Dear Max and Rebecca
When I was still pregnant last year, I boldly entered Two Oceans and Comrades, determined to run them again, and pretty confident I’d zip back into fitness like I did seven years after the first pregnancy. That time, I’m not sure how my body bounced back after a caesar so quickly, but eight weeks after not-so-minor surgery, I was running a 32km race and a few months later, I was doing Two Oceans and Comrades in better times than I’ve managed the last six years.
Not only that, but I WANTED to run so badly, and I was so determined to proceed “as normal” and do my best to get to any start – and finish – line. I think I was also in a different state then – I was relying on running to beat a bit of the baby blues (Max, you will know by now that this had nothing to do with you per se, but everything to do with a shift of life and hormones). And I was relying on running to feel like the old me, and to define myself by the running.
Cue several years and kilograms later, some different priorities, and a much tougher caesar recovery, and, well, I’m just not into it any more. I mean, I’m still into running, but I’m not into the high mileage, the discipline and the pushing, and more than that, I’m so tired and unfit, and I’ve left the marathon and ultra training late, I don’t think I’ll be able to manage a qualifying marathon (for Two Oceans) by the beginning of March in under five hours.
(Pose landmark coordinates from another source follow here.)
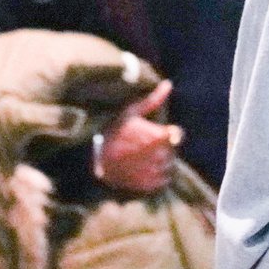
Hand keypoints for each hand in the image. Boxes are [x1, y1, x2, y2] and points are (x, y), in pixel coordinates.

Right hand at [95, 79, 179, 194]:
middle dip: (164, 148)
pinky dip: (156, 176)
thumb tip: (168, 83)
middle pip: (172, 151)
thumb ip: (152, 100)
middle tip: (145, 145)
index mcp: (156, 136)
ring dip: (161, 162)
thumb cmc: (113, 131)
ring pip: (168, 166)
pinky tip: (143, 168)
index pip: (177, 135)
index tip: (160, 133)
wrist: (91, 158)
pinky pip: (162, 181)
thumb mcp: (130, 112)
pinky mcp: (147, 185)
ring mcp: (152, 171)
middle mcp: (158, 155)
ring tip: (143, 157)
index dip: (171, 133)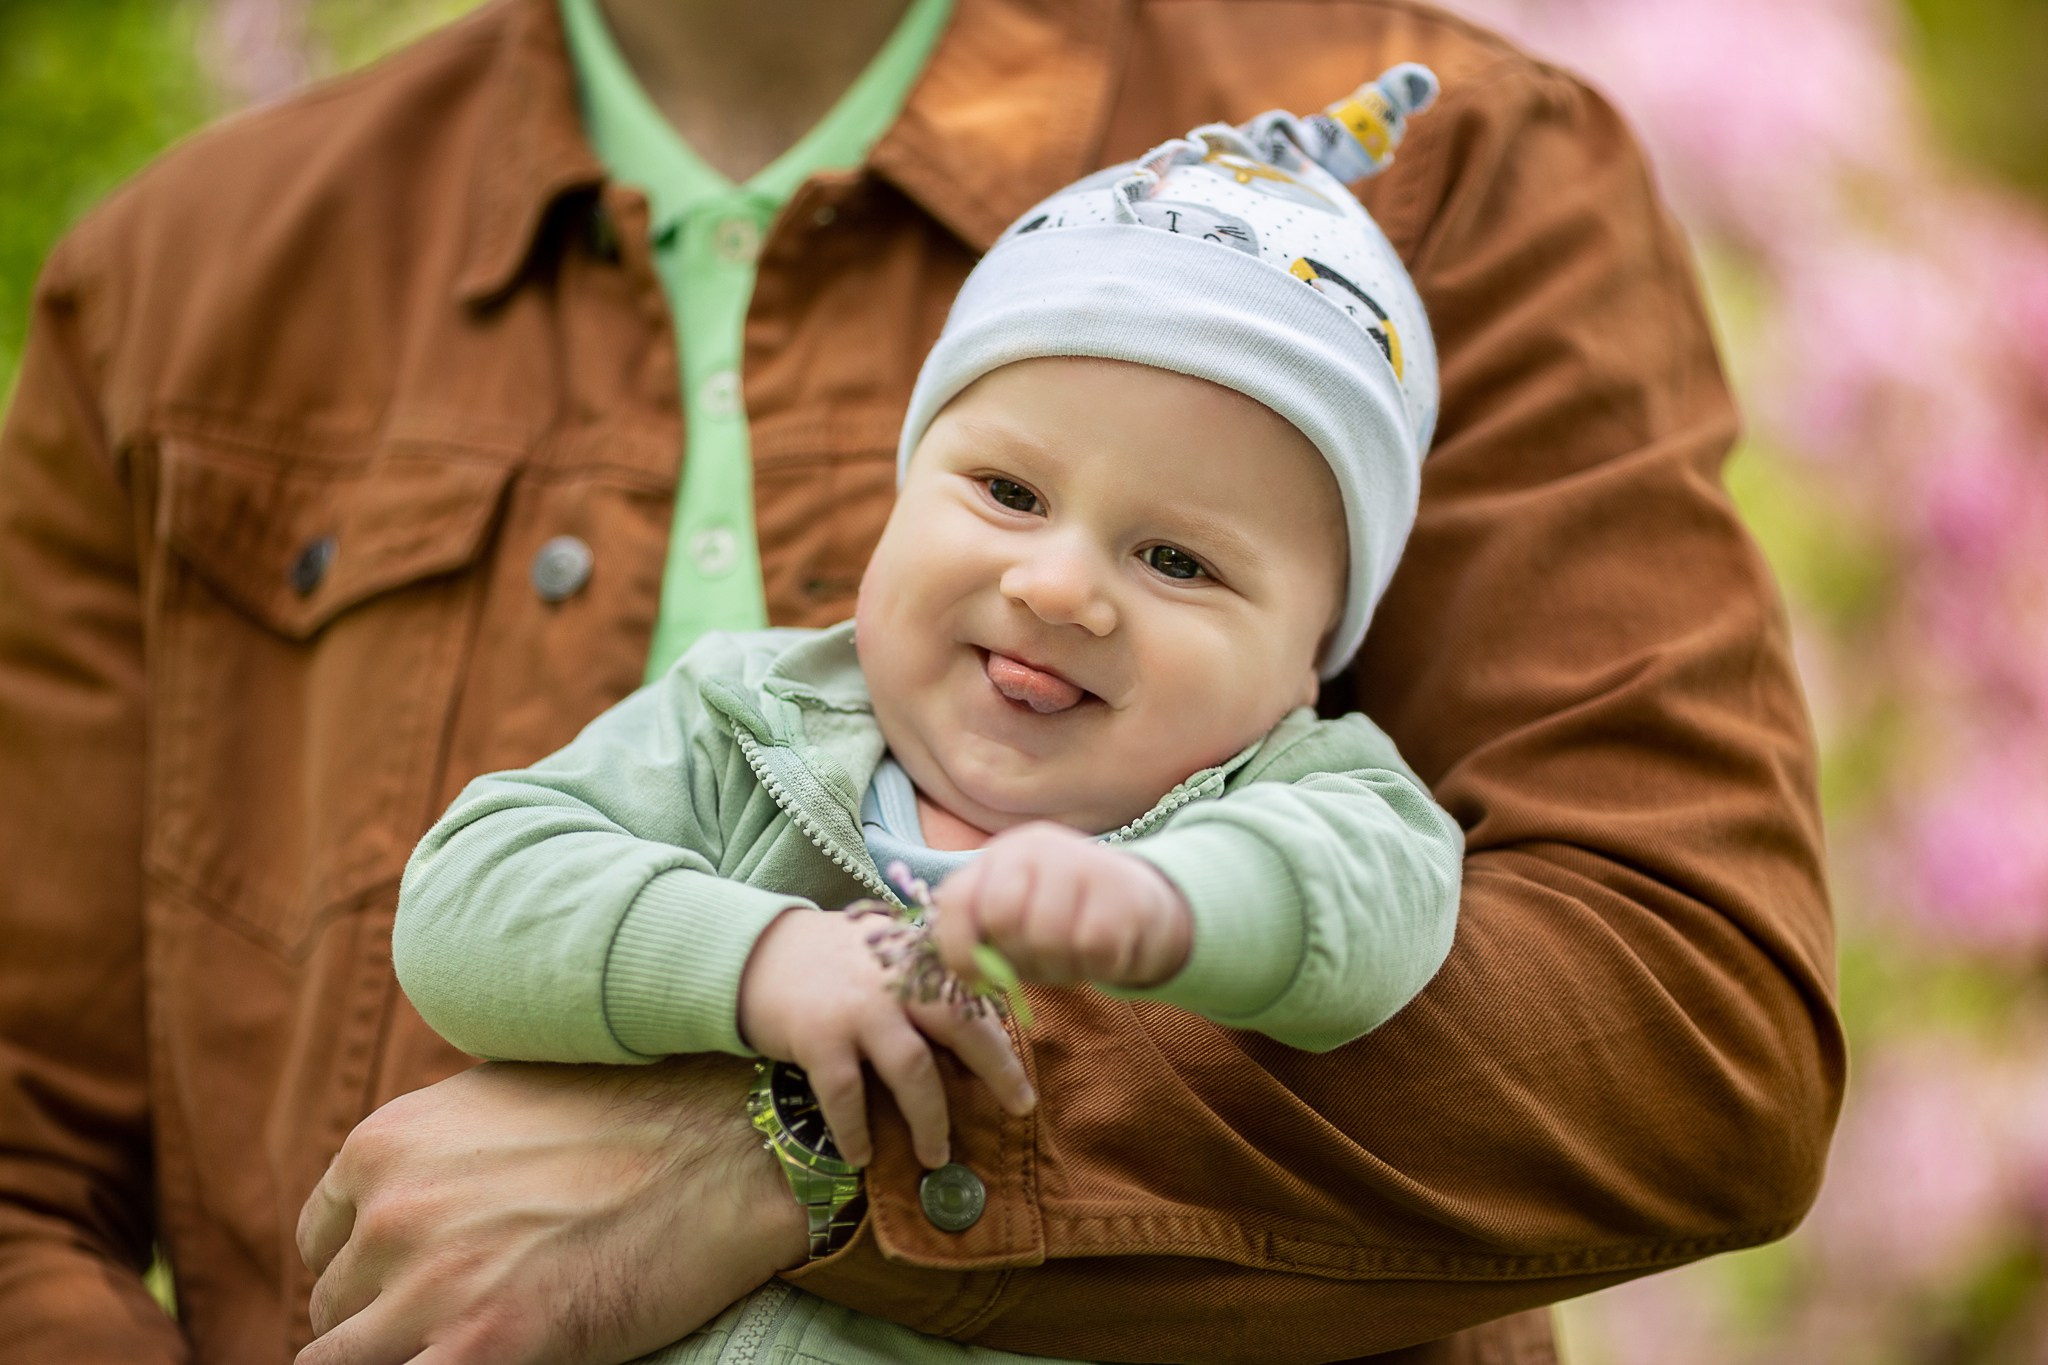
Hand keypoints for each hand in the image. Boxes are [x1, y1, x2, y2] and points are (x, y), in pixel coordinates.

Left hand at [294, 1057, 805, 1364]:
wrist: (733, 1147)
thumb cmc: (642, 1115)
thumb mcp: (505, 1099)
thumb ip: (440, 1150)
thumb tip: (409, 1197)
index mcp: (386, 1144)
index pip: (322, 1242)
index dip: (366, 1271)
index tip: (409, 1288)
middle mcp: (391, 1210)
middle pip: (336, 1307)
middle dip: (386, 1320)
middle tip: (459, 1317)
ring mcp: (430, 1285)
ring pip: (347, 1363)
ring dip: (406, 1355)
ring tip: (478, 1336)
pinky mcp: (481, 1349)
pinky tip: (487, 1358)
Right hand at [737, 907, 1035, 1169]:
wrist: (756, 952)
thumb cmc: (831, 962)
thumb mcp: (884, 958)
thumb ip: (923, 989)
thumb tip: (972, 1045)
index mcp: (916, 960)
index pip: (973, 999)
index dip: (1002, 1041)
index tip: (1025, 1081)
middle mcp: (895, 980)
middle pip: (960, 1025)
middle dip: (996, 1069)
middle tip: (1020, 1107)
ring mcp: (858, 1008)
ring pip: (913, 1069)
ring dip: (930, 1118)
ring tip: (936, 1156)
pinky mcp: (817, 1035)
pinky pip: (846, 1094)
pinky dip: (856, 1130)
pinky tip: (862, 1156)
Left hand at [931, 823, 1191, 988]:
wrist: (1144, 910)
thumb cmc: (1066, 925)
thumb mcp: (1019, 927)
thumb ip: (987, 942)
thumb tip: (973, 969)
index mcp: (1003, 855)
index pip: (957, 897)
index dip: (958, 947)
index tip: (977, 979)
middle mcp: (1038, 847)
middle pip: (1002, 913)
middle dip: (1017, 954)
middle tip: (1041, 960)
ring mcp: (1084, 862)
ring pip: (1047, 935)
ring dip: (1060, 965)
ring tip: (1075, 955)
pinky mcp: (1125, 892)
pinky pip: (1091, 947)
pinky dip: (1095, 966)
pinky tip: (1105, 954)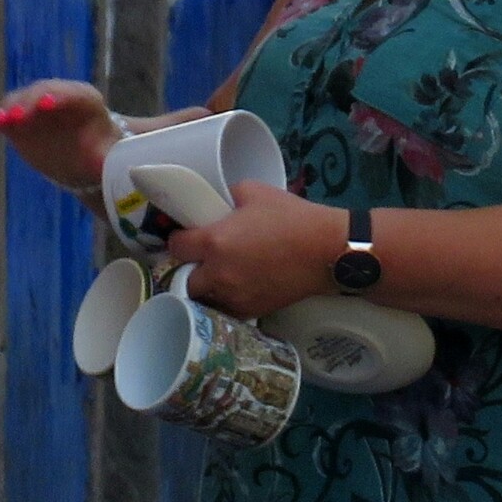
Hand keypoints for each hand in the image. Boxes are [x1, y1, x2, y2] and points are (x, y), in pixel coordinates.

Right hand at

It’s okay. Yes, I’m upset when I think of NOT touching down on the UCT grass during the finishing strait, or hobbling around Cape Town the day after the race, proud, and eating a guilt-free buffet breakfast. I’m upset I’ll miss the high, another medal, and the Hout Bay views.
But I’m not disappointed. And I don’t regret not having gotten to a place I thought I would have reached by now. I don’t regret the sleep-ins, I don’t regret walking 3km on mornings that I “should have” been running 10km, and I don’t regret all the cuddles I’ve gotten from you guys when I otherwise would have been running.
I don’t regret not planning my days better to get longer runs in (I’m not working fulltime yet), and I don’t regret working so hard on milk supplies early in the morning when I could have been running.
I’ve recently run two 21kms that have been exhausting for me, and have felt like marathons on my legs. But I don’t regret not training for them, or having walkers in their 70s pass me as a result.
I’ll get there when I’m ready, and when I once would have berated myself for not getting back on track swifter, I’m content for now for 21km races, and maybe I’ll even try to run at least twice a week for up to 10km, so that I’m not the last person from my running club finishing every race (I can only hope!).